Cooper Brook Falls Lean-to [mile 1078.1; SOBO 59.7]
I saw Billie and Not Yet again! The trail has a sense of humor. They made it to Antlers but started later than I did, so we caught up to each other a few miles in. But sad to say, Not Yet was stung a couple of times by hornets, and his arm is swelled up considerably. They planned to head for a hostel from a road crossing, but realized they’d misread the book: no hostel. But some section hikers spared some antihistamine, bless them. And Not Yet and Billie decided to do a short day. This was the first time I decided to cut my day a little short to match it up to somebody else’s! Usually I have to try to go long, and I fail. Oh, trail; you never do the expected.
So, is New Hampshire versus Maine some kind of thing? Because I’m sensing a little sensitivity when somebody brings it up. Yesterday a section hiker and former thru (two years ago) said Maine was harder because at least New Hampshire has the nice huts where you can eat and sleep. But right now, down in this shelter, is a guy saying no question, New Hampshire is much harder. And he seems a little curt about it. Now, I don’t know if the guy’s doing a NOBO now, but if he is, presumably he hasn’t done Katahdin. I don’t think you can say NH is worse without adding Katahdin into the mix, can you? Any way it goes, I’m anxious and excited to get the job finished.
Anyway, tomorrow the fun starts, I think. And by fun, I mean hellish climbs and rock scrambles.

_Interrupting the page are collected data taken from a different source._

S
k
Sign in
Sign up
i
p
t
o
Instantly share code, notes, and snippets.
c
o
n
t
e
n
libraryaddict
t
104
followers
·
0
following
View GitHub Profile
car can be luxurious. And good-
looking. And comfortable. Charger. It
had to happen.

It sounds pretty bad. I guess I’ll know when I get there!
The low-mileage days continue, and I know they’ll get worse in southern Maine. My ultimate cutoff is mid-November. Home for Thanksgiving and looking for work! If I don’t finish by then, I should at least be home in Pennsylvania. Then I could finish in bits and pieces, since technically (according to the ATC) I have until March 6. But I’d rather be finished, yo!
Now, the day: Hot, ungodly humid, and rainy in the morning. The rain wasn’t heavy enough to penetrate the leaf cover much. In fact, it seemed to do nothing but saturate the air. So muggy! And the bugs were bad today. One time something swooped down and tried to take a chunk out of me right through the bug pants, and I yelped! No welt, though. I’m not sure what that was. Maybe it was a mosquito in training, and it couldn’t find the vein.

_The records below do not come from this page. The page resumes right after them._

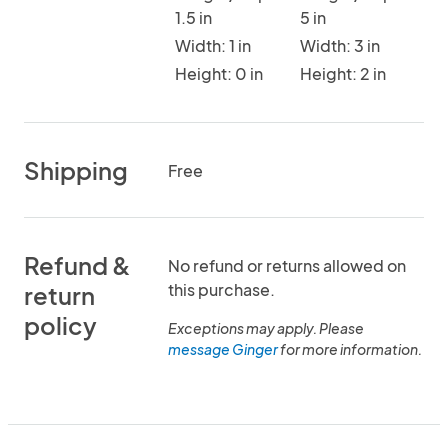
1.5 in
5 in
Width: 1 in
Width: 3 in
Height: 0 in
Height: 2 in
Shipping
Free
Refund &
No refund or returns allowed on
this purchase.
return
policy
Exceptions may apply. Please
message Ginger
for more information.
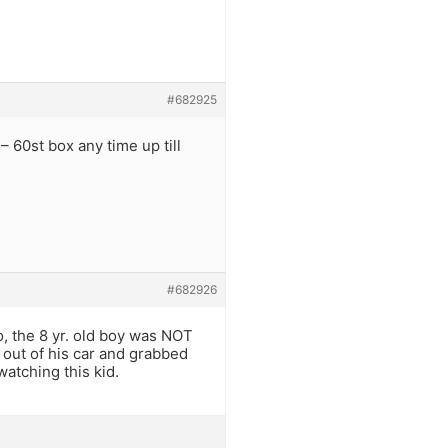
#682925
– 60st box any time up till
.
#682926
o, the 8 yr. old boy was NOT
 out of his car and grabbed
atching this kid.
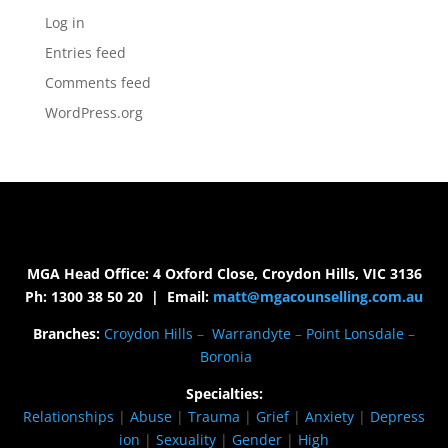
Log in
Entries feed
Comments feed
WordPress.org
MGA Head Office: 4 Oxford Close, Croydon Hills, VIC 3136
Ph: 1300 38 50 20 | Email:
matt@mgacounselling.com.au
Branches:
Croydon Hills
–
Warrandyte
–
Point Lonsdale
–
Boronia
Specialties:
Relationships
|
Abuse
|
Trauma
|
Grief
|
Anxiety
|
Depress
ion
|
Sexuality
|
Gender
|
High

I hit the trail at 6:15. Three miles in, my Aqua Mira finally gave out. I tried the treatment tablets, and LOL, they turn the water brown! It tastes OK, though. I’m trying to tell myself it’s iced tea. Guess I’ll be using up the last of my Gatorade to disguise the color; I only have a few packets of that, though. They don’t sell it in the packets at home.
I leapfrogged early with a couple of young SOBOS. One of them said, “Are you Karma?” Turns out they’d met Yonder on their first day out. They were super nice, as they liberally DEETed themselves. They were having bad bug trouble. I hope the skeeters didn’t strip them to the bone.

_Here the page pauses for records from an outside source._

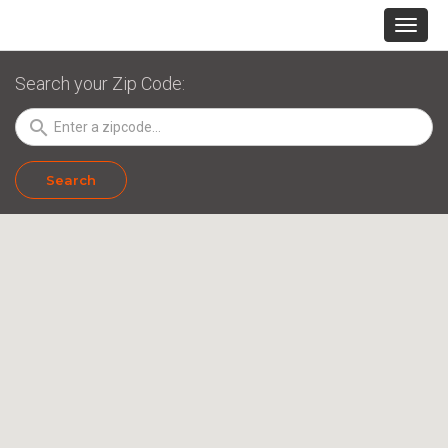
Search your Zip Code:
search
Search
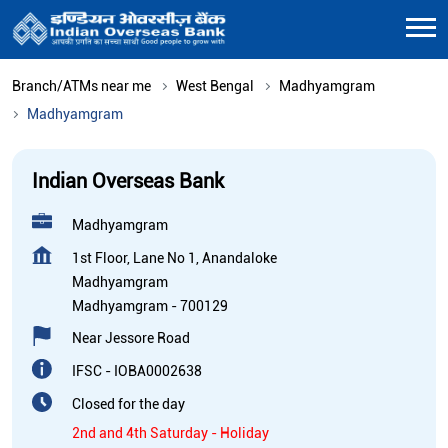
Branch/ATMs near me
West Bengal
Madhyamgram
Madhyamgram
Indian Overseas Bank
Madhyamgram
1st Floor, Lane No 1, Anandaloke
Madhyamgram
Madhyamgram
-
700129
Near Jessore Road
IFSC - IOBA0002638
Closed for the day
2nd and 4th Saturday - Holiday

The sun came out eventually, but not really enough to dry things. Is there such a thing as a wet sun? Oh, duh! It’s Maine! Everything here is wet! So, yeah… wet jungle sun, followed by a heavy wind that just moved the moisture and heat around a little and ruffled the trees.
Is Maine the mushroom capitol of the US, by the way? The mushrooms are amazing—red and yellow and orange and brown, growing right on the trail. I think that back in the untrodden woods must be mushrooms the size of Volkswagons.
And here I am. This shelter is beautiful and serene: on a steep hill next to a rocky waterfall. There’s a great area for swimming, but I didn’t want soaking wet clothes tomorrow. I did grab a bottle of water to rinse the sweat out of my hair. And I took a bandana bath in my tent, and it felt like heaven.
I saw more moose poop, but no moose. Also, weirdly, on a big rock at the top of the shelter hill (right near where I pitched my tent) are several moose bones. What does that mean?
And speaking of mysteries, between packing up this morning and unpacking tonight, two of my tent stakes vanished. What is it with tent stakes? They’re like socks in the dryer. I have enough to pitch my tent, but no extras now.
Tomorrow: Whitecap Mountain—the first big mountain in a while (not counting Katahdin). It’s supposed to be steep and rough, with rock climbing.